TASK GOAL
The lines below that include the word "bold" are to be reported.

SUPPLIED MATERIAL
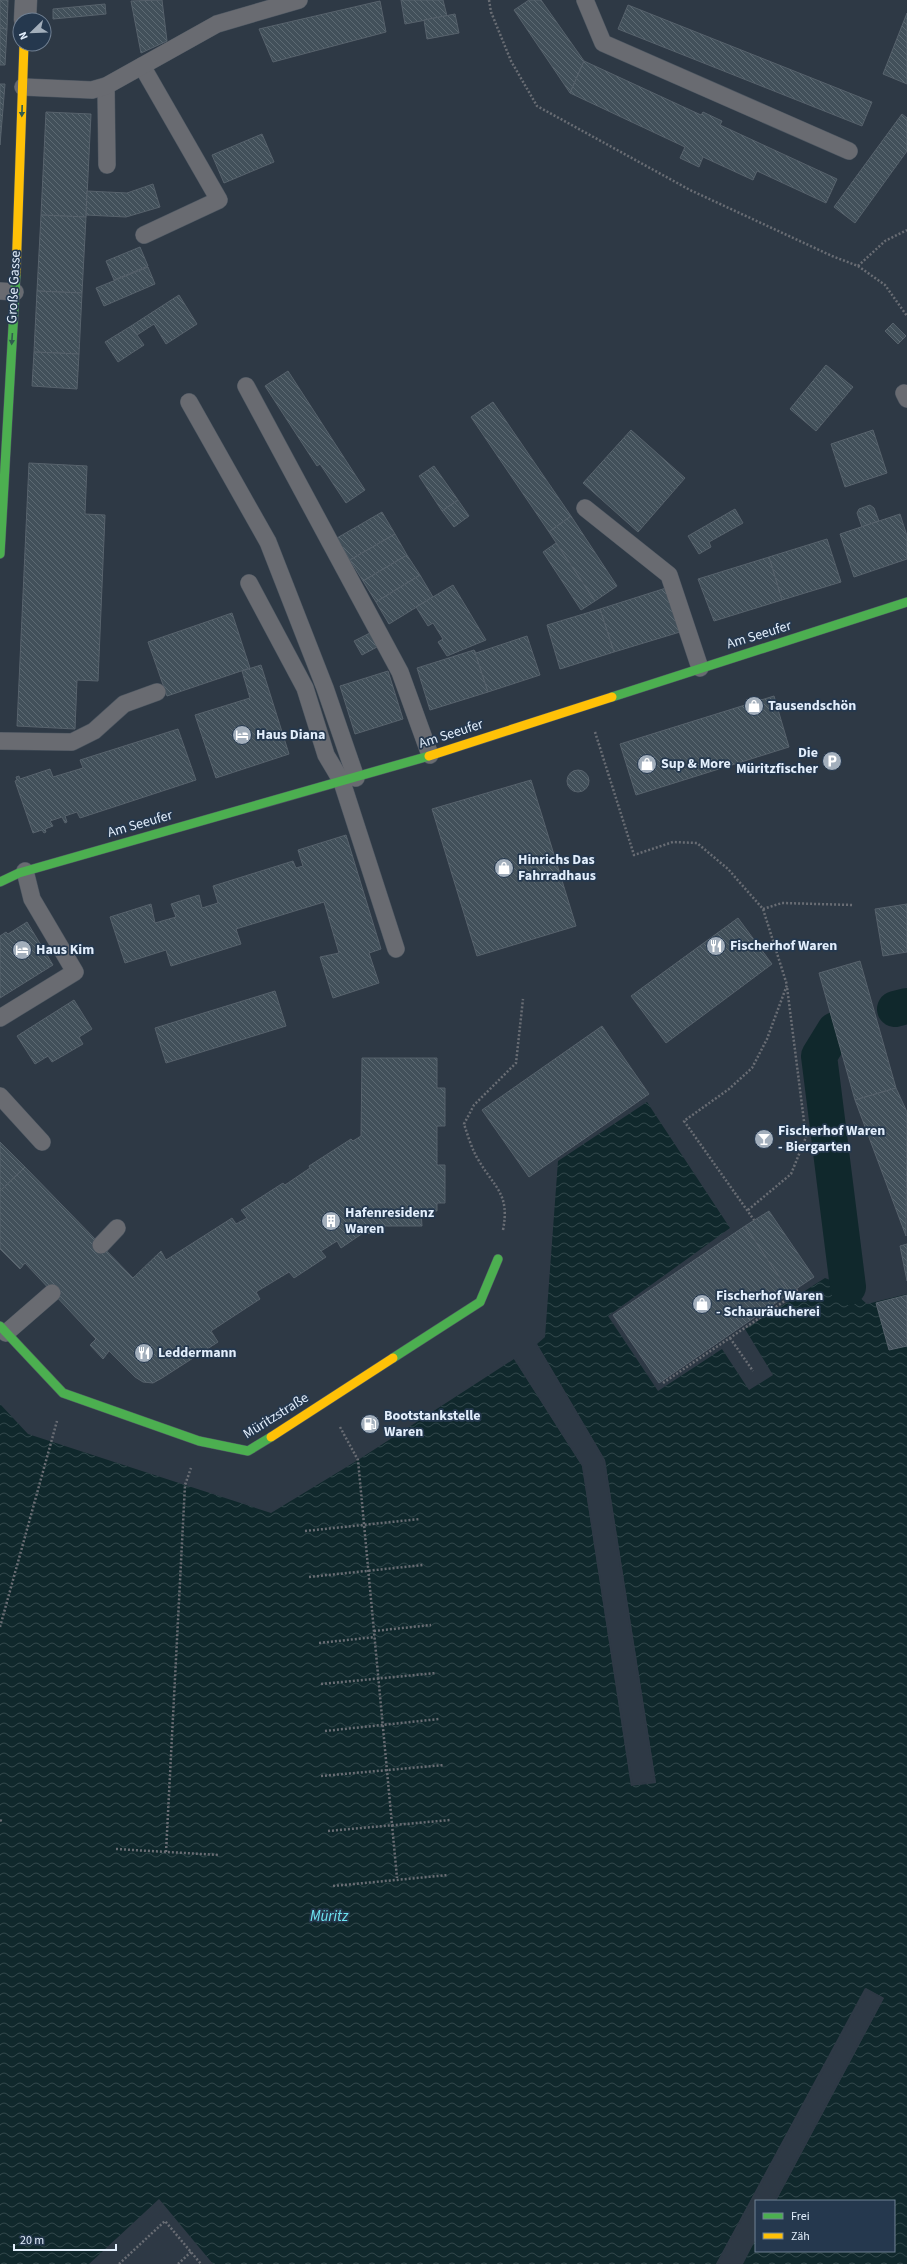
<svg xmlns="http://www.w3.org/2000/svg" width="907" height="2264" viewBox="0 0 907 2264" font-family="'Source Sans 3',sans-serif">
	<style>
		.water { fill: url(#water-waves) }
		.pier { fill: #2e3945 }
		.lines { fill: none; stroke-linecap: round; stroke-linejoin: round }
		.canal { stroke: #10282c; stroke-width: 36 }
		.building { fill: url(#building-back-hatch); stroke: #57626c }
		.lane-casing { stroke: #4c5661; stroke-width: 18 }
		.street-casing { stroke: #4c5661; stroke-width: 23 }
		.fast-casing { stroke: #4c5661; stroke-width: 10 }
		.slow-casing { stroke: #4c5661; stroke-width: 10 }
		.path { stroke: #696d74; stroke-width: 2.5; stroke-dasharray: 2 2; stroke-linecap: butt }
		.lane { stroke: #696b71; stroke-width: 17 }
		.street { stroke: #696b71; stroke-width: 22 }
		.fast { stroke: #4caf50; stroke-width: 9 }
		.slow { stroke: #ffc107; stroke-width: 9 }
		.oneway { fill: #315c4f }
		.labels { text-anchor: middle; dominant-baseline: central; stroke-width: 3.5; stroke-linejoin: round; paint-order: stroke }
		.street-label { font-size: 14px; fill: #e2eefc; stroke: #25384e }
		.poi-label { font-size: 14px; font-weight: bold; fill: #e2eefc; stroke: #25384e; text-anchor: start }
		.water-label { font-size: 15px; font-style: italic; fill: #6ee7f3; stroke: #25384e }
	</style>
	<defs>
		<pattern id="water-waves" width="16" height="10" patternUnits="userSpaceOnUse"><rect width="16" height="10" fill="#10282c"/><path d="M0 5q4-4 8 0t8 0" fill="none" stroke="#32484c"/></pattern>
		<pattern id="building-back-hatch" width="6" height="6" patternUnits="userSpaceOnUse"><rect width="6" height="6" fill="#42505a"/><path d="M-1 5l2 2M0 0l6 6M5-1l2 2" fill="none" stroke="#5d6a73"/></pattern>
	</defs>
	<rect width="100%" height="100%" fill="#2e3945"/>
	<!-- water -->
	<polygon class="water" points="647,1102 730,1228 608,1316 658,1391 722,1349 749,1390 773,1375 745,1329 825,1278 848,1287 867,1304 907,1294 907,2264 743,2264 756,2239 756,2251 894,2251 894,2201 776,2201 884,1998 866,1988 716,2264 213,2264 159,2199 89,2264 0,2264 0,1404 28,1434 271,1513 358,1460 514,1359 582,1466 631,1785 656,1783 605,1460 537,1344 545,1337 558,1161"/>
	<!-- pier -->
	<g class="pier">
		<polygon points="537,1344 605,1460 656,1783 631,1786 582,1466 514,1359 516,1358 583,1466 633,1784 654,1781 603,1460 536,1346"/>
		<polygon points="865,1988 884,1998 776,2201 774,2201 882,1998 867,1991 718,2264 716,2264"/>
	</g>
	<g class="lines">
		<!-- canal -->
		<g class="canal">
			<polyline points="895,1009 907,1006"/>
			<polyline points="835,1030 819,1056 848,1287"/>
		</g>
	</g>
	<!-- building -->
	<g class="building">
		<polygon points="0,0 8,0 7,29 0,28"/>
		<polygon points="162,0 167,41 141,53 131,1"/>
		<polygon points="401,0 443,0 447,16 405,24"/>
		<polygon points="529,0 541,0 584,61 570,93 514,10"/>
		<polygon points="380,1 386,32 273,62 259,29"/>
		<polygon points="105,4 106,14 53,19 53,9"/>
		<polygon points="628,5 872,102 862,126 618,29"/>
		<polygon points="907,13 907,84 883,74"/>
		<polygon points="455,14 459,33 427,39 424,20"/>
		<polygon points="0,28 7,29 5,65 0,65"/>
		<polygon points="584,61 701,115 703,112 722,121 720,125 837,179 826,203 757,171 753,180 703,157 699,167 680,158 685,147 570,93"/>
		<polygon points="0,84 5,84 0,145"/>
		<polygon points="46,112 91,114 86,217 41,215"/>
		<polygon points="902,114 907,118 907,151 855,223 834,207"/>
		<polygon points="262,134 274,162 224,183 212,155"/>
		<polygon points="153,184 160,207 126,217 86,215 87,191 127,193"/>
		<polygon points="41,215 86,217 82,293 37,291"/>
		<polygon points="140,247 148,266 114,280 106,261"/>
		<polygon points="148,267 155,284 104,306 96,288"/>
		<polygon points="37,291 82,293 79,354 34,352"/>
		<polygon points="179,295 197,324 166,344 154,324 137,335 131,326"/>
		<polygon points="893,323 906,336 898,344 885,331"/>
		<polygon points="131,326 144,345 118,362 105,342"/>
		<polygon points="34,352 79,354 77,389 32,386"/>
		<polygon points="826,365 853,387 816,431 790,409"/>
		<polygon points="288,371 365,490 346,503 320,464 317,466 265,386"/>
		<polygon points="493,402 571,516 549,532 471,417"/>
		<polygon points="631,430 685,478 638,532 583,483"/>
		<polygon points="873,430 887,473 845,487 831,444"/>
		<polygon points="29,463 87,466 85,514 105,515 98,681 77,680 75,729 17,726"/>
		<polygon points="434,466 458,500 442,511 419,476"/>
		<polygon points="458,500 469,516 454,527 442,511"/>
		<polygon points="870,505 874,508 879,521 862,527 857,513 859,509"/>
		<polygon points="735,509 743,523 709,542 711,547 699,554 688,536"/>
		<polygon points="382,512 395,534 350,560 337,538"/>
		<polygon points="900,514 907,536 907,559 854,577 840,534"/>
		<polygon points="571,516 617,586 595,601 549,532"/>
		<polygon points="395,534 407,555 363,581 350,560"/>
		<polygon points="827,539 841,582 782,600 769,557"/>
		<polygon points="556,543 595,601 581,610 543,552"/>
		<polygon points="407,555 420,575 376,602 363,581"/>
		<polygon points="769,557 782,600 714,621 698,579"/>
		<polygon points="420,575 433,597 389,624 376,602"/>
		<polygon points="453,585 486,640 447,656 438,642 443,639 433,623 428,626 416,607"/>
		<polygon points="666,588 680,632 614,652 600,609"/>
		<polygon points="600,609 614,652 560,669 547,625"/>
		<polygon points="232,613 250,668 167,696 148,642"/>
		<polygon points="370,633 377,647 362,655 354,641"/>
		<polygon points="527,636 540,675 488,692 474,650 476,653"/>
		<polygon points="474,650 488,692 430,710 417,668"/>
		<polygon points="261,665 289,754 216,778 195,715 250,698 242,671"/>
		<polygon points="388,671 403,719 355,734 340,686"/>
		<polygon points="774,696 789,747 636,795 620,744"/>
		<polygon points="178,729 196,780 80,818 77,812 65,816 67,822 65,823 62,817 50,821 53,826 45,829 46,832 44,833 42,830 33,833 15,781 17,780 16,777 19,776 20,779 50,769 53,777 83,768 80,760"/>
		<circle cx="578" cy="781" r="11"/>
		<polygon points="531,780 576,926 477,956 432,809"/>
		<polygon points="346,835 381,949 369,953 379,983 333,998 320,957 339,953 324,902 236,929 241,944 171,966 166,950 125,963 110,917 151,904 155,923 176,917 171,904 199,895 202,908 218,903 213,886 293,861 296,868 303,866 298,850"/>
		<polygon points="907,904 907,952 883,956 875,909"/>
		<polygon points="738,918 772,964 666,1043 631,996"/>
		<polygon points="27,922 53,965 0,998 0,936 6,932 8,934"/>
		<polygon points="860,961 896,1088 855,1100 819,973"/>
		<polygon points="275,991 286,1026 166,1063 155,1028"/>
		<polygon points="74,1000 92,1029 79,1037 83,1044 52,1062 48,1056 35,1064 17,1036"/>
		<polygon points="602,1026 649,1094 529,1177 482,1110"/>
		<polygon points="362,1058 437,1058 437,1088 445,1088 445,1126 437,1126 437,1165 445,1165 445,1203 437,1203 437,1211 421,1211 422,1226 375,1226 375,1234 363,1233 341,1248 337,1241 321,1251 326,1257 294,1278 289,1272 256,1292 260,1299 211,1331 218,1342 162,1378 153,1383 143,1382 135,1377 109,1351 103,1359 90,1345 96,1339 25,1263 20,1269 0,1249 0,1191 25,1167 133,1278 161,1251 166,1260 232,1218 236,1224 247,1218 241,1210 283,1183 285,1185 310,1168 309,1166 351,1139 353,1141 361,1136"/>
		<polygon points="896,1088 907,1112 906,1236 855,1100"/>
		<polygon points="0,1142 25,1167 0,1191"/>
		<polygon points="769,1211 814,1277 790,1293 745,1226"/>
		<polygon points="745,1226 790,1293 659,1383 613,1315"/>
		<polygon points="907,1244 907,1281 900,1246"/>
		<polygon points="907,1295 907,1346 889,1350 876,1303"/>
	</g>
	<g class="lines">
		<defs>
			<g id="lane">
				<polyline points="585,0 603,43 849,151"/>
				<polyline points="142,66 219,200 144,235"/>
				<polyline points="106,86 107,165"/>
				<polyline points="23,87 92,90 106,86 217,24 299,0"/>
				<polyline points="0,291 15,292"/>
				<polyline points="246,386 400,672 430,755"/>
				<polyline points="904,393 907,399"/>
				<polyline points="189,402 268,542 325,688 356,778"/>
				<polyline points="585,508 669,575 700,668"/>
				<polyline points="249,583 305,688 326,755 342,782 396,949"/>
				<polyline points="0,741 72,742 94,731 124,704 157,692"/>
				<polyline points="0,1018 75,972 32,899 25,871"/>
				<polyline points="0,1096 42,1142"/>
				<polyline points="101,1245 117,1228"/>
				<polyline points="6,1333 52,1293"/>
			</g>
			<polyline id="street" points="25,20 26,0"/>
			<g id="fast">
				<polyline points="0,554 16,274"/>
				<polyline points="612,697 907,602"/>
				<polyline points="0,882 19,873 429,756"/>
				<polyline points="0,1326 63,1393 199,1441 248,1451 271,1437"/>
				<polyline points="393,1358 480,1302 498,1259"/>
			</g>
			<g id="slow">
				<polyline points="16,274 24,44"/>
				<polyline points="429,756 612,697"/>
				<polyline points="271,1437 393,1358"/>
			</g>
		</defs>
		<!-- lane casing -->
		<use href="#lane" class="lane-casing"/>
		<!-- street casing -->
		<use href="#street" class="street-casing"/>
		<!-- fast casing -->
		<use href="#fast" class="fast-casing"/>
		<!-- slow casing -->
		<use href="#slow" class="slow-casing"/>
		<!-- path -->
		<g class="path">
			<polyline points="489,0 491,12 511,61 537,106 690,190 832,256 858,266 885,285 907,316"/>
			<polyline points="858,266 885,241 907,230"/>
			<polyline points="595,732 634,855 673,842 697,843 728,869 763,909 787,985 767,1039 752,1068 729,1089 684,1121 754,1220"/>
			<polyline points="763,909 782,903 853,905"/>
			<polyline points="748,1210 791,1174 806,1137 787,987"/>
			<path d="M 503,1230 C 510,1194 495,1188 479,1161 C 472,1150 468,1136 464,1124 L 474,1105 L 516,1063 L 523,999"/>
			<polyline points="730,1338 753,1371"/>
			<polyline points="663,1383 798,1292 796,1289"/>
			<polyline points="340,1427 358,1460 397,1878"/>
			<polyline points="305,1531 420,1519"/>
			<polyline points="309,1577 423,1565"/>
			<polyline points="0,1627 57,1421"/>
			<polyline points="374,1631 431,1625"/>
			<polyline points="319,1643 375,1637"/>
			<polyline points="321,1684 436,1673"/>
			<polyline points="325,1731 439,1719"/>
			<polyline points="321,1776 444,1765"/>
			<polyline points="0,1820 2,1821"/>
			<polyline points="328,1831 450,1820"/>
			<polyline points="116,1849 219,1855"/>
			<polyline points="166,1852 185,1485 191,1468"/>
			<polyline points="333,1886 448,1875"/>
			<polyline points="119,2264 165,2221 201,2264"/>
			<polyline points="178,2264 191,2252"/>
		</g>
		<!-- lane -->
		<use href="#lane" class="lane"/>
		<!-- street -->
		<use href="#street" class="street"/>
		<!-- fast -->
		<use href="#fast" class="fast"/>
		<!-- slow -->
		<use href="#slow" class="slow"/>
	</g>
	<!-- one-way arrows -->
	<defs><path id="oneway-solid" d="M-6-.8H1V-3.2L6.5 0L1 3.2V.8H-6Z"/></defs>
	<g class="oneway">
		<use href="#oneway-solid" transform="translate(22 111) rotate(92)"/>
		<use href="#oneway-solid" transform="translate(12 339) rotate(94)"/>
	</g>
	<!-- icons -->
	<defs>
		<symbol id="shop-disc" viewBox="-11 -11 22 22"><circle r="9.5" fill="#a3afbc" stroke="#25384e"/><path d="M-5-2.5h2.3a2.7 3.5 0 0 1 5.4 0H5L5.5 6h-11ZM-1.5-2.5h3a1.5 2.3 0 0 0-3 0Z" fill="#fff"/></symbol>
		<symbol id="hotel-disc" viewBox="-11 -11 22 22"><circle r="9.5" fill="#a3afbc" stroke="#25384e"/><path d="M-6-4.5h1.5V1H6V5H4.5V3h-9V5H-6ZM-4 0a1.8 1.8 0 1 1 3.6 0ZM.5 0V-2.5h3Q6-2.5 6 0Z" fill="#fff"/></symbol>
		<symbol id="parking-disc" viewBox="-11 -11 22 22"><circle r="9.5" fill="#a3afbc" stroke="#25384e"/><path d="M-3.5-5.5H1a3.5 3.5 0 0 1 0 7H-1V5.5H-3.5ZM-1-3.4V-.6H.8a1.4 1.4 0 0 0 0-2.8Z" fill="#fff"/></symbol>
		<symbol id="restaurant-disc" viewBox="-11 -11 22 22"><circle r="9.5" fill="#a3afbc" stroke="#25384e"/><path d="M-5-6h1v4h1v-4h1v4h1v-4h1v5L-1.5 .5V6h-2V.5L-5-1ZM5-6V6H3V1.5H1.5Q1.5-4 5-6Z" fill="#fff"/></symbol>
		<symbol id="bar-disc" viewBox="-11 -11 22 22"><circle r="9.5" fill="#a3afbc" stroke="#25384e"/><path d="M-6-5H6L.8 .8V4.5H3.5V6h-7V4.5H-.8V.8Z" fill="#fff"/></symbol>
		<symbol id="building-disc" viewBox="-11 -11 22 22"><circle r="9.5" fill="#a3afbc" stroke="#25384e"/><path d="M-4-6H4V6H1V3H-1V6H-4ZM-2.5-4.3h1.7v1.8h-1.7ZM.8-4.3h1.7v1.8H.8ZM-2.5-1h1.7V.8h-1.7ZM.8-1h1.7V.8H.8Z" fill="#fff"/></symbol>
		<symbol id="fuel-disc" viewBox="-11 -11 22 22"><circle r="9.5" fill="#a3afbc" stroke="#25384e"/><path d="M-5.5-6h7V0h2V4h1.3V-2.5L3-4.5l.8-.8L6-3V5H2.5V1h-1V6h-7ZM-4.2-4.7v3.2H.2V-4.7Z" fill="#fff"/></symbol>
	</defs>
	<g fill-rule="evenodd">
		<use href="#shop-disc" x="743" y="695" width="22" height="22"/>
		<use href="#hotel-disc" x="231" y="724" width="22" height="22"/>
		<use href="#parking-disc" x="821" y="750" width="22" height="22"/>
		<use href="#shop-disc" x="636" y="753" width="22" height="22"/>
		<use href="#shop-disc" x="493" y="857" width="22" height="22"/>
		<use href="#restaurant-disc" x="705" y="935" width="22" height="22"/>
		<use href="#hotel-disc" x="11" y="939" width="22" height="22"/>
		<use href="#bar-disc" x="753" y="1128" width="22" height="22"/>
		<use href="#building-disc" x="320" y="1210" width="22" height="22"/>
		<use href="#shop-disc" x="691" y="1293" width="22" height="22"/>
		<use href="#restaurant-disc" x="133" y="1342" width="22" height="22"/>
		<use href="#fuel-disc" x="359" y="1413" width="22" height="22"/>
	</g>
	<g class="labels">
		<!-- street labels -->
		<g class="street-label">
			<text transform="translate(14 287) rotate(-87)">Große Gasse</text>
			<text transform="translate(759 635) rotate(-17)">Am Seeufer</text>
			<text transform="translate(451 734) rotate(-18)">Am Seeufer</text>
			<text transform="translate(140 824) rotate(-16)">Am Seeufer</text>
			<text transform="translate(276 1416) rotate(-32)">Müritzstraße</text>
		</g>
		<!-- poi labels -->
		<g class="poi-label">
			<text x="768" y="706">Tausendschön</text>
			<text x="256" y="735">Haus Diana</text>
			<text x="818" y="753" text-anchor="end">Die<tspan x="818" dy="16">Müritzfischer</tspan></text>
			<text x="661" y="764">Sup &amp; More</text>
			<text x="518" y="860">Hinrichs Das<tspan x="518" dy="16">Fahrradhaus</tspan></text>
			<text x="730" y="946">Fischerhof Waren</text>
			<text x="36" y="950">Haus Kim</text>
			<text x="778" y="1131">Fischerhof Waren<tspan x="778" dy="16">- Biergarten</tspan></text>
			<text x="345" y="1213">Hafenresidenz<tspan x="345" dy="16">Waren</tspan></text>
			<text x="716" y="1296">Fischerhof Waren<tspan x="716" dy="16">- Schauräucherei</tspan></text>
			<text x="158" y="1353">Leddermann</text>
			<text x="384" y="1416">Bootstankstelle<tspan x="384" dy="16">Waren</tspan></text>
		</g>
		<!-- water labels -->
		<g class="water-label">
			<text x="329" y="1916">Müritz</text>
		</g>
	</g>
	<!-- legend -->
	<rect x="755" y="2200" width="140" height="52" fill="#25384e" stroke="#718194"/>
	<rect x="763" y="2213" width="20" height="6" fill="#4caf50" stroke="#718194"/>
	<text x="791" y="2220" font-size="12" fill="#e2eefc">Frei</text>
	<rect x="763" y="2233" width="20" height="6" fill="#ffc107" stroke="#718194"/>
	<text x="791" y="2240" font-size="12" fill="#e2eefc">Zäh</text>
	<!-- north arrow -->
	<g transform="translate(32 32) rotate(247)"><circle r="19" fill="#25384e" stroke="#718194"/>
	<path d="M0-3L7 15L0 10L-7 15Z" fill="#a3afbc"/>
	<text y="-6" font-size="11" font-weight="bold" text-anchor="middle" fill="#e2eefc">N</text>
	</g>
	<!-- scale -->
	<path d="M14 2244v6h102v-6" fill="none" stroke="#e2eefc" stroke-width="2"/>
	<text x="20" y="2244" font-size="12" fill="#e2eefc" stroke="#25384e" stroke-width="3" paint-order="stroke">20 m</text>
</svg>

ANSWER TO THE PROBLEM
		.poi-label { font-size: 14px; font-weight: bold; fill: #e2eefc; stroke: #25384e; text-anchor: start }
	<text y="-6" font-size="11" font-weight="bold" text-anchor="middle" fill="#e2eefc">N</text>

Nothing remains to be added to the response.